Thursday, January 5, 2012

MO ROMNEY! MO ROMNEY! MO ROMNEY!

I remember when I thought this blog wouldn't talk about politics much.  But due to overwhelming popular demand,


Yesterday, we established Romney is going to win New Hampshire in a landslide and that he actually won a state where the Republican electorate should have been relatively less favorable to him.  He's got an early lead in delegate math, and he's got a superior campaign infrastructure set up that makes him better positioned than any other candidate to maximize his delegates from every possible situation.

Takao Yamada points out that more than 75 percent of the Iowa caucus goers voted for someone else.  I tend to be highly skeptical of the idea that the "anyone but Romney" vote means anything.  Ultimately, one real candidate would have to gather all the disparate voices that make up the more conservative side of the party and overcome the financial and institutional advantages Romney possesses.

As we've seen time and again with Newt Gingrich, once people actually get a look at a real, live person and consider them, and not some "anyone but Romney" abstract ideal, as the opponent, they start to think Romney might not be so bad.  I called the Crazy Guys crazy yesterday not because I think they're crazy but because as the electorate learns about them, the electorate looks at them as too kooky to do the job.  Santorum is about to go through the media treatment for the first time, and people won't like what they see.  Paul is too unconventional.  Perry couldn't win a student council election outside of Texas.

The only candidate with any kind of leaderly gravitas left is, somehow, Gingrich.  Don't ask me why or how, but he's the only other guy in the race that I think most Republicans can imagine as President.  People are comfortable with the idea of Gingrich as a leader.  No one expects him to do well in NH, and if he gets a  win in South Carolina he can claim momentum.  If Romney really isn't going to get the nomination, I still think Gingrich is the only real threat to take it from him.

But let's be real.  Newt Gingrich is not beating Mitt Romney.  Romney is going to win convincingly in the Northeast, the Pacific coast, and the Upper Midwest, where the social conservative crowd is relatively less important.  And even in the South and other socially conservative, do we really expect that social conservatives are going to rally behind Mr.
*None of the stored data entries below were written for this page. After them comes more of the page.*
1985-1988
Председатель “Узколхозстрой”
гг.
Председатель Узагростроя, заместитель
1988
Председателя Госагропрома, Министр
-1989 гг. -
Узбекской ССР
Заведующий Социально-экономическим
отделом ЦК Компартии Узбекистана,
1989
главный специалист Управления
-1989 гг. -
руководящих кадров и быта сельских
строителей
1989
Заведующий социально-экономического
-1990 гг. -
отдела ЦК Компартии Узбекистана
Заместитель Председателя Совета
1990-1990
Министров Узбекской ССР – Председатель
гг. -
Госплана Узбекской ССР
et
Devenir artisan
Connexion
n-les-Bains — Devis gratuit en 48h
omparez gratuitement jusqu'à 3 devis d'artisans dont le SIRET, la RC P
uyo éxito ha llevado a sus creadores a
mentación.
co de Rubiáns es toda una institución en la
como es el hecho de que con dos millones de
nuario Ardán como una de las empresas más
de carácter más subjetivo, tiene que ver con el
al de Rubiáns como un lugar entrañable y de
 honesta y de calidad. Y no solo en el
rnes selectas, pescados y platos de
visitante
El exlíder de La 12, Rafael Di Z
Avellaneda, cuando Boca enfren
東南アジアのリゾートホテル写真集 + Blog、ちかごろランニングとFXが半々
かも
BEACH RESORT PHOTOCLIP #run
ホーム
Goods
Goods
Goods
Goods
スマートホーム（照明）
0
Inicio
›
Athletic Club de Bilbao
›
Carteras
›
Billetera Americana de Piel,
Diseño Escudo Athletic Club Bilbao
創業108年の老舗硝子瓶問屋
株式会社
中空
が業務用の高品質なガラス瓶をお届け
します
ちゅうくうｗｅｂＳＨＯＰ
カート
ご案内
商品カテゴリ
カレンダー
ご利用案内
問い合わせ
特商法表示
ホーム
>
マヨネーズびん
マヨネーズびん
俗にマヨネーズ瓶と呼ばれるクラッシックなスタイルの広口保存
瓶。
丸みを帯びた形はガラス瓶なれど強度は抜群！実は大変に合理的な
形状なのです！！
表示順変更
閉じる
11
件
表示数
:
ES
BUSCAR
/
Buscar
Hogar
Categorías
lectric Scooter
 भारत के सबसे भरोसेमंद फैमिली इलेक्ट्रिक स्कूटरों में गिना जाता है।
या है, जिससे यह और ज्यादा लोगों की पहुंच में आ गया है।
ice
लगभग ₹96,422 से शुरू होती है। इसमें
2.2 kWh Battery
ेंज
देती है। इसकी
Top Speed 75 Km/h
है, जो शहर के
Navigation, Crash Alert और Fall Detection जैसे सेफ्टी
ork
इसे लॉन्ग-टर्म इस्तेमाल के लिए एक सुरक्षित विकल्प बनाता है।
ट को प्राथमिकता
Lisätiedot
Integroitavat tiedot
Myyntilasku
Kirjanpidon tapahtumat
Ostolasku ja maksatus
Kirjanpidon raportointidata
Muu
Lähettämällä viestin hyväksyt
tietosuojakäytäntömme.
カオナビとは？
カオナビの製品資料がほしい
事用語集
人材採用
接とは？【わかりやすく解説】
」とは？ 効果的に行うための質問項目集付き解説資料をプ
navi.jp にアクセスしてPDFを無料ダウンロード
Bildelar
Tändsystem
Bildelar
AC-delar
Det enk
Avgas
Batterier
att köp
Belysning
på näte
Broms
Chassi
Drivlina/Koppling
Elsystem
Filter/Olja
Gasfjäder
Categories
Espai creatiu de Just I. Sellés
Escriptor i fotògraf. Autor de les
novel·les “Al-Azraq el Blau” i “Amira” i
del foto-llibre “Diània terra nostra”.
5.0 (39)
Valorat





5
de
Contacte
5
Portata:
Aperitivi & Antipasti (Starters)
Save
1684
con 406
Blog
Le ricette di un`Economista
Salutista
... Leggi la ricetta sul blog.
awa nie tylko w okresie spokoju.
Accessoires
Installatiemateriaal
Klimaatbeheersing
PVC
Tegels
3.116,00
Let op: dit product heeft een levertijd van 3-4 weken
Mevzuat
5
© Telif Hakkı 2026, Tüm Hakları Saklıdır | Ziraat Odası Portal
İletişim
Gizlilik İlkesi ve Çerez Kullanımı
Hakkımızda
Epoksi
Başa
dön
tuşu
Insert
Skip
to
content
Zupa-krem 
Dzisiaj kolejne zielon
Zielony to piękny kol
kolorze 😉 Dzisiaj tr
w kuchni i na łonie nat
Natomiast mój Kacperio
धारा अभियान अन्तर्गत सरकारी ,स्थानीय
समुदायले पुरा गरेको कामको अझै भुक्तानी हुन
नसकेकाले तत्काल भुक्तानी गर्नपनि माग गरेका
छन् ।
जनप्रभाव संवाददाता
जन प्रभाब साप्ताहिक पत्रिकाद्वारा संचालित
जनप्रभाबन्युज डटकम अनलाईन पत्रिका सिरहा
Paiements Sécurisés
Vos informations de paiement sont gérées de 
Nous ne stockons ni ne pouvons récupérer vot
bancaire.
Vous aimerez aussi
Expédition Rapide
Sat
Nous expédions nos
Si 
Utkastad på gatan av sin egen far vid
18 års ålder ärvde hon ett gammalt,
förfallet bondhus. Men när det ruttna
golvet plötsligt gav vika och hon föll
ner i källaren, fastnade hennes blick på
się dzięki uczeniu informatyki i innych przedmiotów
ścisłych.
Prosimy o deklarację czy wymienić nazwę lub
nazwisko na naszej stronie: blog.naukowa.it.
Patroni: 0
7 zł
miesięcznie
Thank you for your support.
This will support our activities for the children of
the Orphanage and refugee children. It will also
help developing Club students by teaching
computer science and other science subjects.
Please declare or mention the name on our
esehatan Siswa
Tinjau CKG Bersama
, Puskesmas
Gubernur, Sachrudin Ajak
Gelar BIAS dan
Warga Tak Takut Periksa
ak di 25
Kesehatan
Lova Lova?  Do we really think Gingrich can go a week, let alone four months, without saying something abysmally stupid?

Things can still happen in the primary season that can affect the general election, I guess.  But all the drama of who will be the Republican nominee is over.

1 comment:

  1. Name Checked!

    I don't think it's Santorum. Let me get that out of the way first. That guy is basically a fascist. He is not going to do well going forward.

    And I'm not saying that Romney isn't going to win. I think he probably will and I think that would probably have severe consequences for the GOP's ability to unseat Obama.

    What I'm saying is that the drama is very far from being over. A world where Herman Cain can lead and where Rick Sanotrum can almost win Iowa is a world fluid enough to see the return of Rick Perry.

    I'm just saying that Mitt Romney has been running for President for 5 years now and the entire base of his party is constantly searching for a way to reject him. Given the way the media is similarly searching for other candidates I think it's premature to call it for Romney until he swings through the south.